- **Your task**:
All pictures must be left out as you transcribe the lines from the first line of the data to the line containing "Figure 2. Image", both included.

Dataset entries:
============================================================
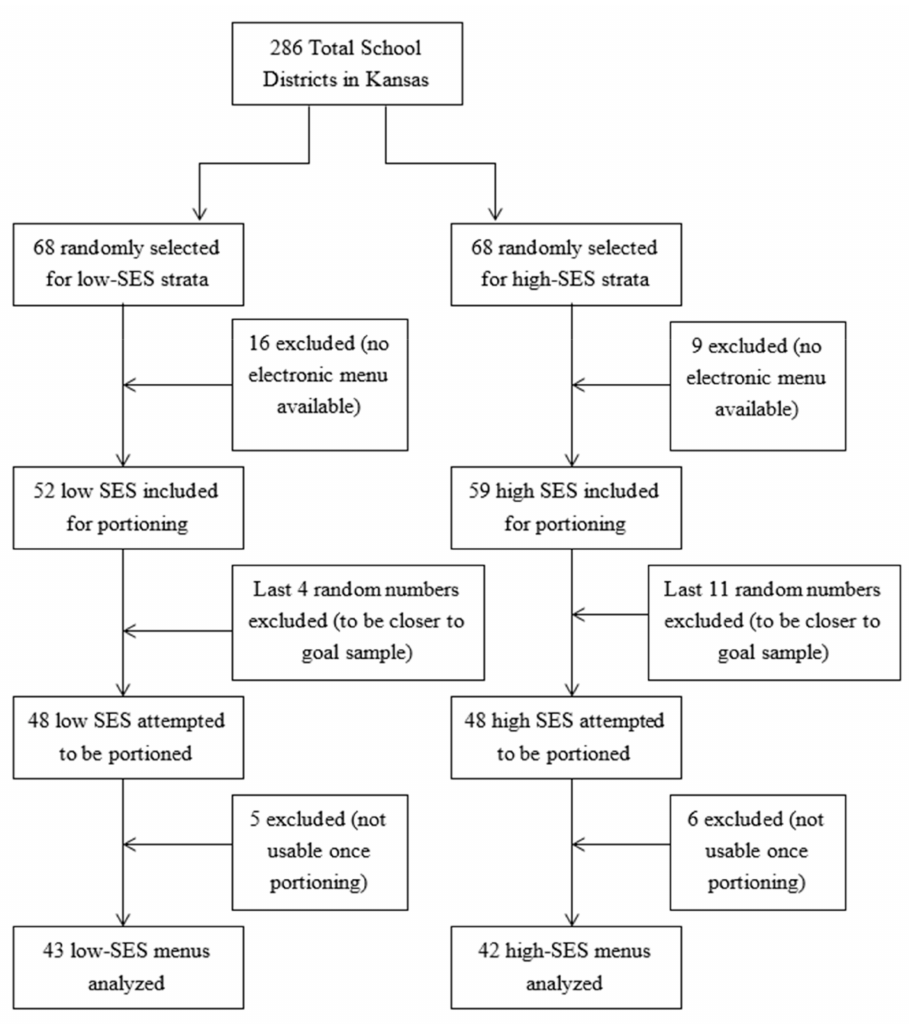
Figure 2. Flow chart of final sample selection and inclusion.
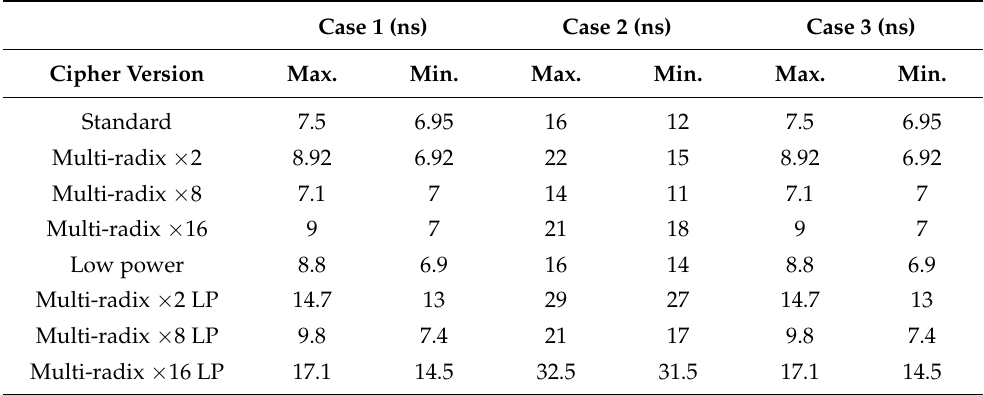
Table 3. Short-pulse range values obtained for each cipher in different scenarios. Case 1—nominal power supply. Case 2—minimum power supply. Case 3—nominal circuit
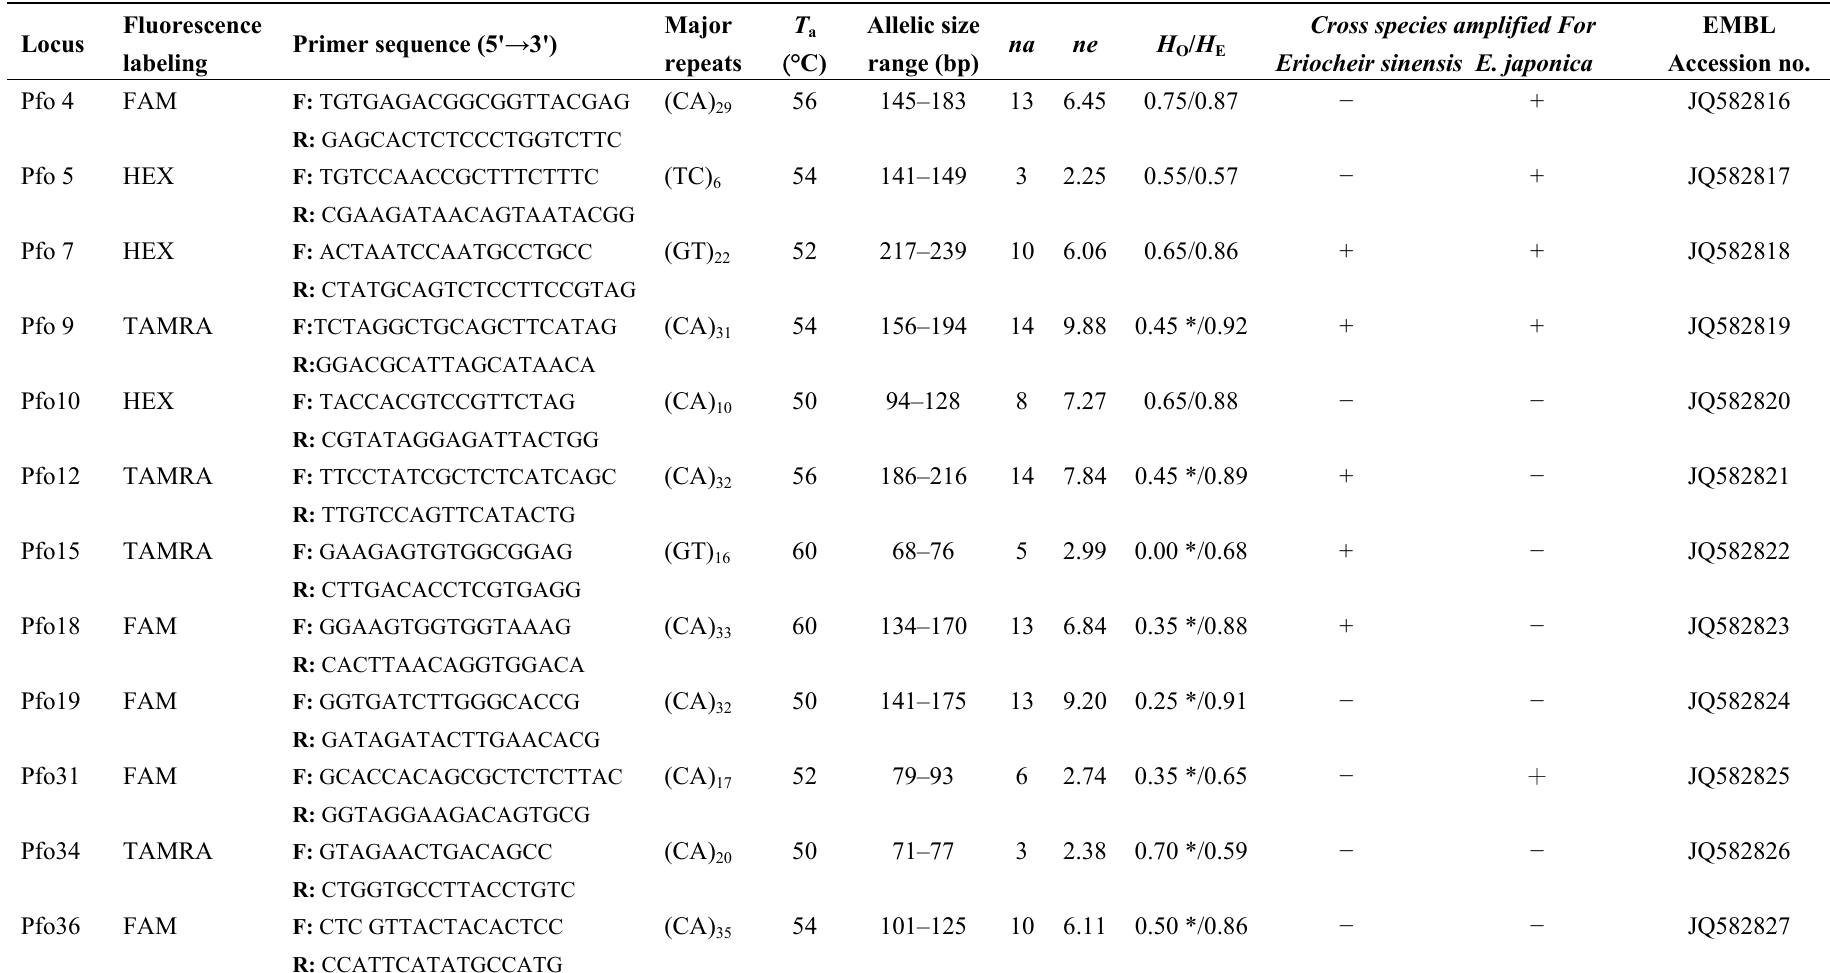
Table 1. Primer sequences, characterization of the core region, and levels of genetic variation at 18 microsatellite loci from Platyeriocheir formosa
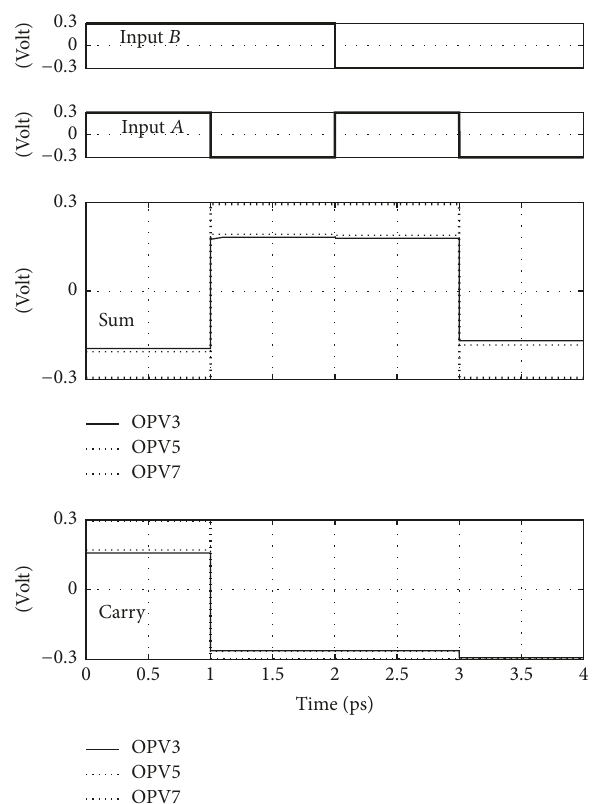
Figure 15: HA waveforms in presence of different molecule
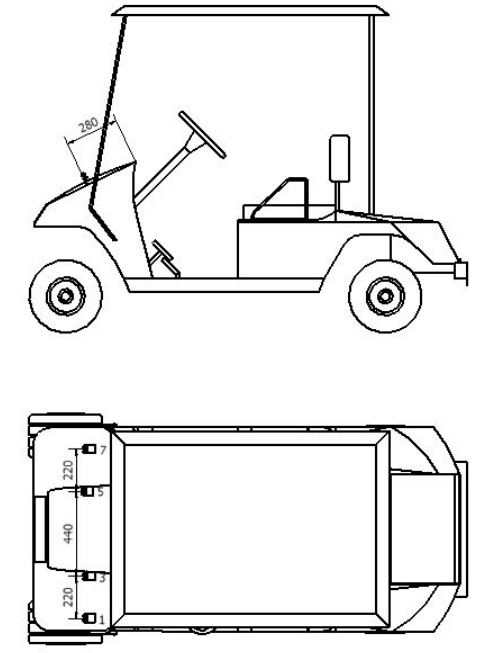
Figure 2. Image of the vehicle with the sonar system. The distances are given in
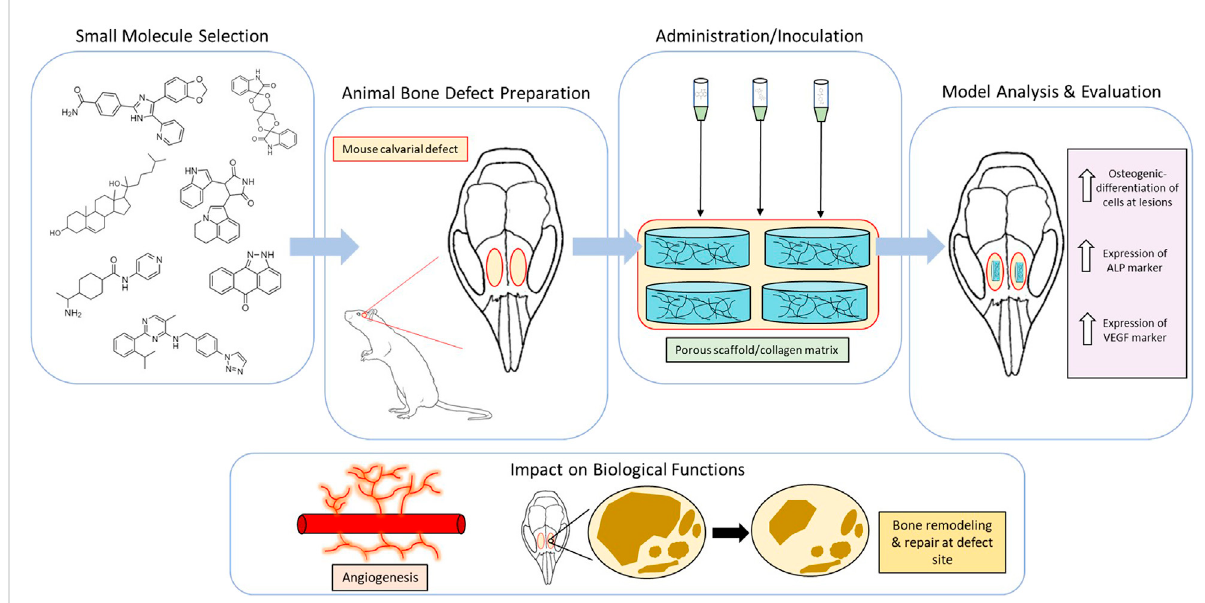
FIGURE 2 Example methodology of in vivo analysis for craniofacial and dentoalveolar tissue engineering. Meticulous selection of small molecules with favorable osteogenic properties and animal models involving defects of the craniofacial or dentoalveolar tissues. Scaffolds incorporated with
============================================================
- **Exercise answer**:
Figure 2. Flow chart of final sample selection and inclusion.
Table 3. Short-pulse range values obtained for each cipher in different scenarios. Case 1—nominal power supply. Case 2—minimum power supply. Case 3—nominal circuit
Table 1. Primer sequences, characterization of the core region, and levels of genetic variation at 18 microsatellite loci from Platyeriocheir formosa
Figure 15: HA waveforms in presence of different molecule
Figure 2. Image of the vehicle with the sonar system. The distances are given in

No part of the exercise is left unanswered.